Dyspraxia

[bigknickersbigknockers]

I was not sure where to post this and feel a bit of a fraud because I am not really sure if Dyspraxia is a special need or not.
Anyway DS1 has been seeing a peadiatrition (sp)twice a year since june 2004 when he was almost 4 years old due to his behavior. he finds it difficult to sit down especially at school. At home he is ok when watching tv or playing computer games. I have asked the pead if she had any answers as to what could be the problem but she has always led me to beleive he is just active and not to worry.
On our last visit she said that his fine motor skills were a bit weak and that she wants him to go for an assesment to a local hospital and then she mentioned Dyspraxia.
DS is very bright and doing well at school even though he often doesnt seem to be listening in class.
If they do decide that Dyspraxia is a possibility what will happen?
Sorry if I am wasting your time on the special needs board, I really was not sure where to post this and I do realise there are far more needy people wanting help. TIA

Has he been assessed by an Occupational therapist ? If not that is probably next , then perhaps a programme of OT sessions and/or at home exercises.

I think the Occupational therapists are going to assess him

btw I always feel a bit hesitant talking about ds who has similar problems on the SN board but noone has made me feel unwanted - yet !
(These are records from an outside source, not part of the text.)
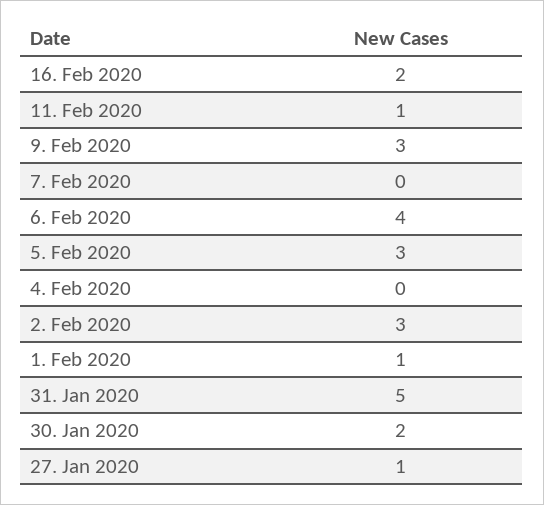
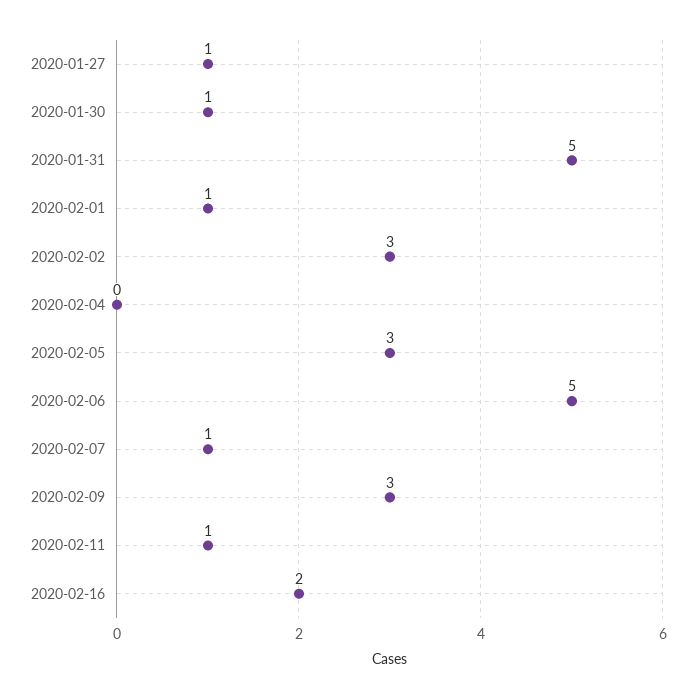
  {
    "16. Feb 2020": 2,
    "11. Feb 2020": 1,
    "9. Feb 2020": 3,
-   "7. Feb 2020": 0,
+   "7. Feb 2020": 1,
-   "6. Feb 2020": 4,
+   "6. Feb 2020": 5,
    "5. Feb 2020": 3,
    "4. Feb 2020": 0,
    "2. Feb 2020": 3,
    "1. Feb 2020": 1,
    "31. Jan 2020": 5,
-   "30. Jan 2020": 2,
+   "30. Jan 2020": 1,
    "27. Jan 2020": 1
  }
I just dont know what to expect, I dont see what they can do to make him less fidgety

ime they do fun games and activities, step by step, to try to see something through to a conclusion, exercises to develop muscle tone to help prevent fatigue and improve motor control. Some might be physical, gym like games or with him sitting and practising movements repetitively (with puzzles, playdough etc) perhaps to time or with slight variations. His responses show what type of method works best for him and what areas need help. You should be present at the assessment (unless you think it will distract him) and be given specific things to try at home and ideas for his school before any review. hth

thanks Lizs, i think there is a waiting list to be seen so it could be some time, I like to have some idea of what is going to happen. thanks again

We waited 18 months, for an assessment and 4 sessions.

did the sessions help

They did help. It got ds more into the habit of exercising again - he would n't have done it for me without the reinforcement - and as he is now older (9) he realised how it might help him generally so was cooperative. tbh it was not the first time he'd had OT as he had had some privately when we lived abroad. The private OT therapy (Sensory Integration) was worked around his ideas and he led the games whereas the NHS OT was more rigid and he had to follow what was set out for him. Her conclusions and the exercises produced were pretty similar to those we had orignally but at least we have something to work on with ds' school now. Part of the benefit of it is simply the one to one attention tbh, and they can work on things without distractions or feeling self conscious of those around them watching.

I have dyspraxia and so does my son, i have given up trying to drive, my son is deaf and goes to a special deaf boarding school, he gets access to occupational therapy, speech therapy and physio every week so i consider myself lucky, there are special bike attachments etc available for children with balance issues!